Quatro delegados da cúpula da Polícia Civil e dois coronéis do alto escalão da Polícia Militar não deverão ser punidos internamente pelas respectivas corporações pelo uso dos chamados "mordomóveis" viaturas usadas para fins pessoais. A prática foi denunciada pela série de reportagens "Polícia Fora da Lei", da Gazeta do Povo, iniciada há 45 dias. Ao longo das matérias, 12 policiais civis e cinco militares foram flagrados fazendo uso pessoal de carros oficiais.
Na Polícia Civil, as investigações preliminares foram concluídas nesta semana, com o arquivamento dos processos contra quatro delegados, entre eles o chefe da Corregedoria da Polícia Civil, Paulo Ernesto Araújo Cunha. A apuração reconheceu que os delegados faziam uso pessoal dos carros oficiais, mas considerou que eles tinham direito de usá-los como veículo de representação (prerrogativa conferida apenas ao governador, secretários de Estado e magistrados).

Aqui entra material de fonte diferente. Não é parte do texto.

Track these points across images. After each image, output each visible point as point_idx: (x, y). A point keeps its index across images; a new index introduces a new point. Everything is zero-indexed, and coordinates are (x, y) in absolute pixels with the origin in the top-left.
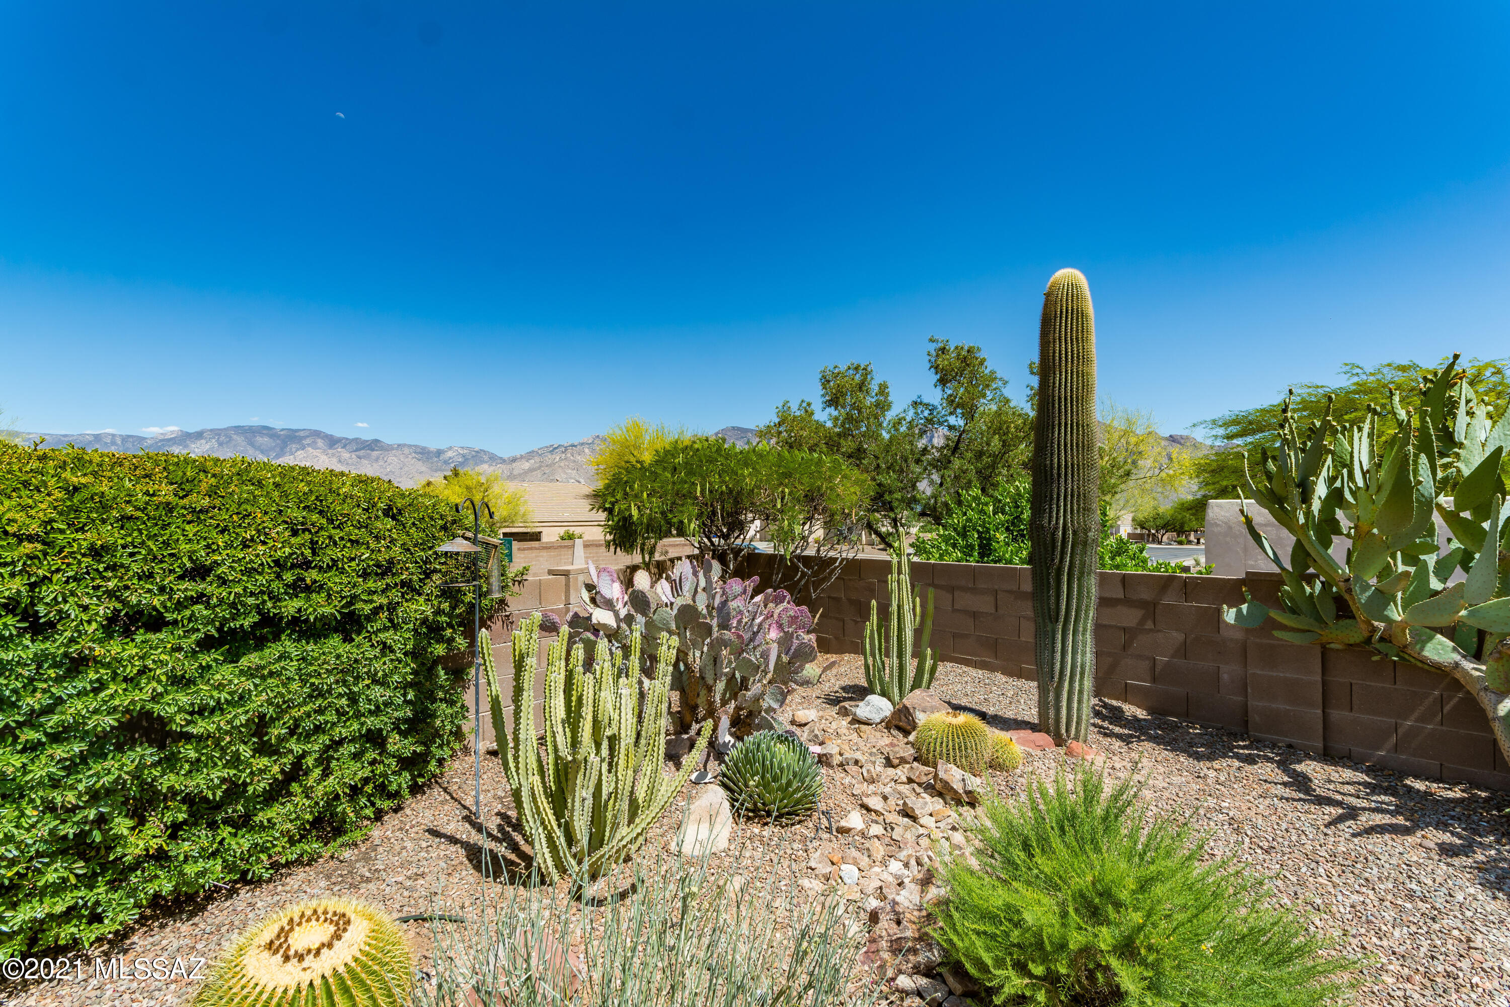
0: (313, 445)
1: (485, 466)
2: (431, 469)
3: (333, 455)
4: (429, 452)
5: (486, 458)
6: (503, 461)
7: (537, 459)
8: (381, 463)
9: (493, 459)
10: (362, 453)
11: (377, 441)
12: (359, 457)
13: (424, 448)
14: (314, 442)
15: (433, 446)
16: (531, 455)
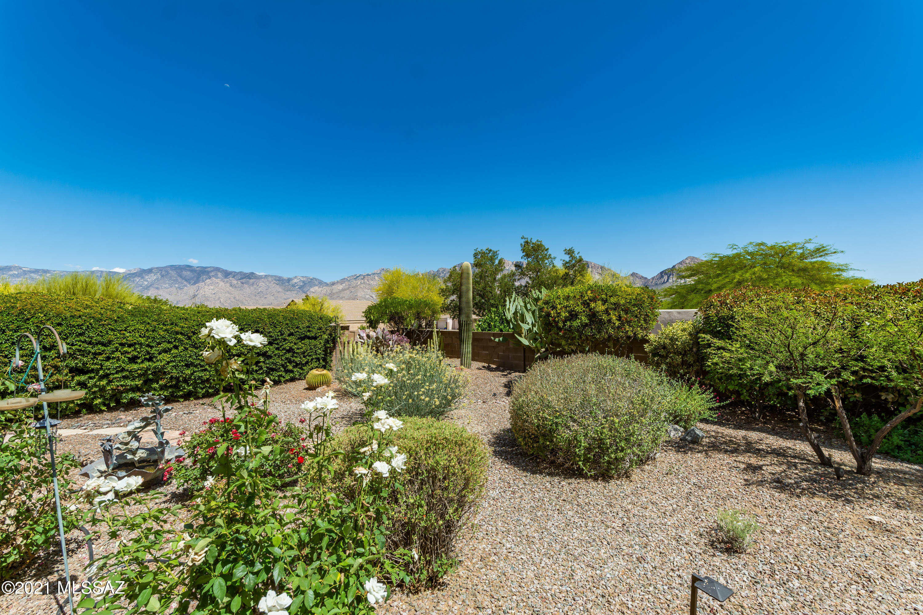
0: (216, 276)
1: (316, 288)
2: (284, 289)
3: (227, 282)
4: (283, 280)
5: (317, 283)
6: (327, 285)
7: (347, 283)
8: (255, 286)
9: (321, 283)
10: (244, 280)
11: (252, 273)
12: (242, 283)
13: (280, 277)
14: (217, 275)
15: (285, 276)
16: (343, 281)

"Entendeu-se que não houve abuso. O que você reprime é o abuso e não o uso", disse Cid Vasques, secretário de Corregedoria e Ouvidoria do Estado, que acompanhou as investigações feitas pelas polícias. "Segundo o delegado que investigou os casos [Valter Baruffi], essa conduta era tida como uma atividade normal dentro da Polícia Civil", complementou. A conclusão da apuração da Polícia Civil contraria o Decreto n.º 3.269/08 e a Resolução 222/11, que prevê o uso das viaturas somente no horário de expediente, "salvo para desempenho de encargos inerentes ao serviço público."
Alguns elementos denotam a fragilidade da investigação preliminar. O delegado Paulo Ernesto, por exemplo, havia sido flagrado com uma viatura descaracterizada um Renault Fluence em uma panificadora, na tarde de 21 de abril, um sábado. À polícia, ele alegou que voltava da Corregedoria e que passou na padaria no trajeto até a casa dele. A versão foi aceita na apuração policial. A reportagem, no entanto, constatou por meio de fotografias e filmagens que Paulo Ernesto saiu de sua residência por volta das 15h45, foi à panificadora e, após as compras, retornou à casa da família.
O resultado das apurações preliminares ainda precisa passar pelo Conselho da Polícia Civil. O órgão pode referendar a conclusão ou pedir novas diligências.
Oficiais
Dois integrantes do alto escalão da PM o subcomandante da corporação, coronel César Alberto Souza, e o responsável pelo 1.º Comando Regional, o coronel Ademar Cunha Sobrinho sequer foram alvo de investigações internas. Para justificar, a corporação alegou que a cúpula tem direito a veículo de representação. O argumento é embasado por uma portaria expedida pelo próprio Comando-Geral da PM.
Estão sendo investigados o tenente-coronel Lanes Randal Prates Marques e o major Maurício César de Moraes, ambos flagrados pela reportagem levando filhos à escola com viaturas descaracterizadas da corporação. Os inquéritos que apuram as irregularidades, no entanto, não foram concluídos. Segundo Cid Vasques, os responsáveis pelas investigações pediram prorrogação do prazo para ouvir testemunhas apontadas pelos policiais. O sargento Elacir Berti, mencionado na reportagem, não foi investigado.